Stocks in Europe are pointing to a broadly higher open on Wednesday, and US stocks are holding yesterday’s gains as attention shifts to the Federal Reserve interest rate decision.
- COVID continues to spread in China, hurting demand for Asian stocks
- DAX holds steady -German exports drop -3.3% as Ukraine war takes its toll
- USD rises as Fed is set to hike rates by 0.5% & start QT, the focus will be on the outlook
European stocks gained yesterday boosted by encouraging macro data and upbeat earnings. UK manufacturing PMI was upwardly revised to 55.8 in April, up from a preliminary reading of 55.5, and eurozone unemployment fell to 6.8%, a record low. Meanwhile, BP reported a surge in profits amid growing calls for a windfall tax as household energy prices surge and investors mulled over the prospect of HSBC spinning off its Asia business.
The FTSE closed +0.2% and the DAX booked gains of 0.7%.
China
Today bourses are heading for a stronger start despite weakness in Asia overnight as the COVID picture continues to deteriorate; Beijing has shut metro stations and is curbing public transport as it presses ahead with its zero-COVID policy, regardless of the economic cost. There is no end to lockdown in sight in Shanghai, and Beijing looks to be heading towards a similar fate.
While global manufacturing data is holding up so far, the outlook is darkening amid expectations of further supply chain disruptions.
Eurozone data
German trade data revealed a plunge in exports in March as the first hard evidence of the impact of the Ukraine war on the German economy. Exports tumbled by -3.3% MoM and exports to Russia literally came to a standstill. With COVID lockdowns in China and a continuation of last year’s supply chain issues, in addition to falling exports, the outlook for the German economy is darkening. The DAX is trading flat.
Eurozone retail sales are expected to show sales slowing in March -0.1% MoM after 0.3% growth in February. Weaker sales are forecast as energy prices jumped in March, inflation hit a record high, and the cost of the living crisis meant households reined in their spending.
EURUSD trades above 1.05 for now, but its direction is likely to be dictated by the Fed later.
The Fed
The key focus for the markets today is the Federal Reserve rate announcement due later. A 50 basis point rate hike by the Fed is 100% priced in, which opens the door to a buy the rumor sell the fact response.
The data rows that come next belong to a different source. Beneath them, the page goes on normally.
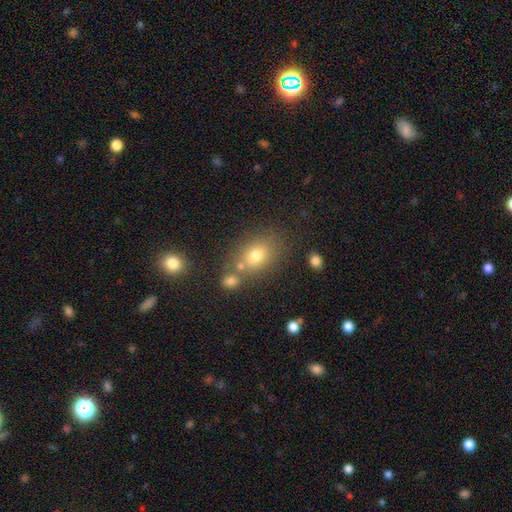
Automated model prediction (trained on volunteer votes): Morphology: type=smooth (71%); roundness=in between (63%); merging=none (61%).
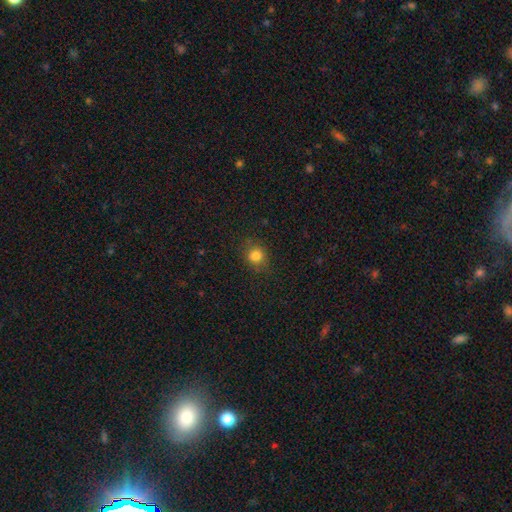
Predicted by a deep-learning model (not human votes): smooth 81%, star or artifact 13%, featured or disk 6%. Down the decision tree: how rounded — round (79%); merging — none (81%).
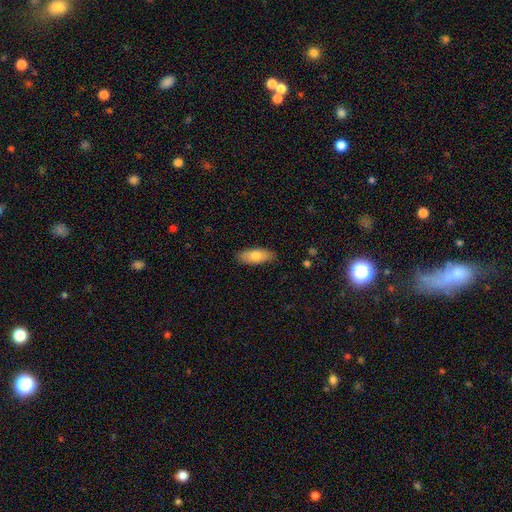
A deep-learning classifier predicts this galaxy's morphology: A smooth galaxy with no disk features (77%) that is in between round and cigar-shaped (81%). Merging: none (85%).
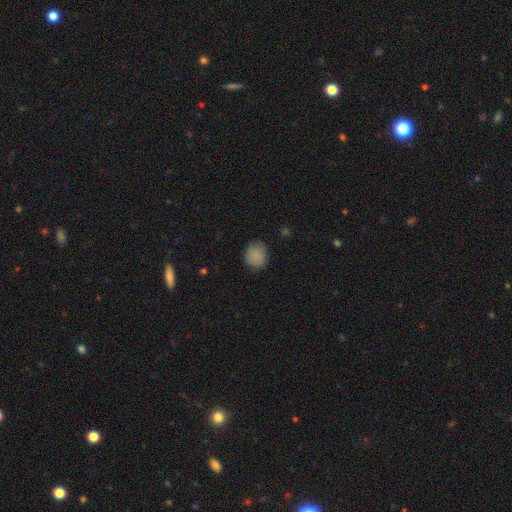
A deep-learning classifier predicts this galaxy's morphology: Q: Smooth or featured?
A: smooth (86%); runner-up: star or artifact (9%)
Q: How rounded?
A: round (76%); runner-up: in between (23%)
Q: Merging?
A: none (81%); runner-up: minor disturbance (14%)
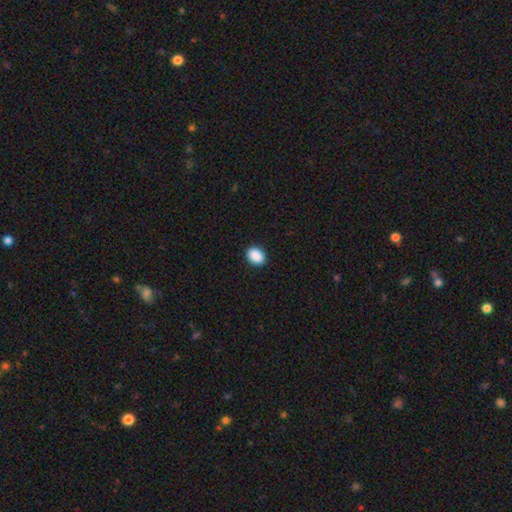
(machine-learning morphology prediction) A smooth galaxy with no disk features (90%) that is in between round and cigar-shaped (67%).

Vote fractions:
- Smooth or featured? smooth: 90% / star or artifact: 8% / featured or disk: 2%
- How rounded? in between: 67% / round: 32% / cigar-shaped: 1%
- Merging? none: 91% / minor disturbance: 6% / major disturbance: 2% / merger: 1%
Attention will be on the Fed’s plans to trim its $9 trillion balance sheet and how aggressively the US central bank plans to raise interest rates from here. The Fed has hinted that they want to front-load monetary tightening, but the question is just how far are they willing to go with the most significant shift in monetary policy in decades? The US labor market remains incredibly tight with a record 11.5 million unfilled vacancies, which gives Fed Powell & Co. room to act aggressively without fearing a recession.
A base-case scenario would be a 50 basis point rate hike, $95 billion quantitative tightening, and a reiteration that what comes next is data-dependent. This is, broadly speaking, priced in.
A more hawkish Fed could boost the USD index back towards 104.00, pulling EUR/USD to fresh 2022 lows.
Under this scenario, Gold, which has already lost 1.6% in May, could head lower towards $1830, and the NASDAQ could extend the 13% selloff experienced in May.